The input:
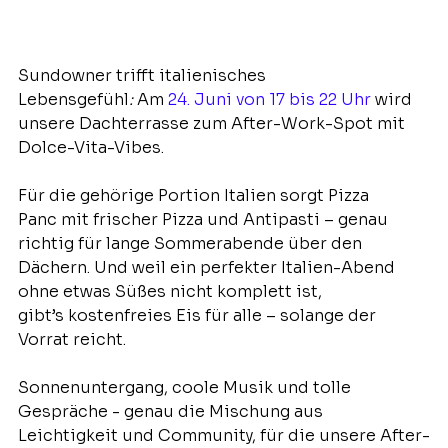
Sundowner trifft
italienisches 
Lebensgefühl
:
 Am 
24. Juni von 17 bis 22 Uhr
 wird 
unsere Dachterrasse zum After-Work-Spot mit 
Dolce-Vita-Vibes.
Für die gehörige Portion Italien sorgt Pizza 
Panc mit frischer Pizza und Antipasti – genau 
richtig für lange Sommerabende über den 
Dächern. Und weil ein perfekter Italien-Abend 
ohne etwas Süßes nicht komplett ist, 
gibt’s kostenfreies Eis für alle – solange der 
Vorrat reicht.
Sonnenuntergang, coole Musik und tolle 
Gespräche - genau die Mischung aus 
Leichtigkeit und Community, für die unsere After-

About this task: With the pictures removed, return the full listing exactly as given.

Response to this task:
Sundowner trifft
italienisches 
Lebensgefühl
:
 Am 
24. Juni von 17 bis 22 Uhr
 wird 
unsere Dachterrasse zum After-Work-Spot mit 
Dolce-Vita-Vibes.
Für die gehörige Portion Italien sorgt Pizza 
Panc mit frischer Pizza und Antipasti – genau 
richtig für lange Sommerabende über den 
Dächern. Und weil ein perfekter Italien-Abend 
ohne etwas Süßes nicht komplett ist, 
gibt’s kostenfreies Eis für alle – solange der 
Vorrat reicht.
Sonnenuntergang, coole Musik und tolle 
Gespräche - genau die Mischung aus 
Leichtigkeit und Community, für die unsere After-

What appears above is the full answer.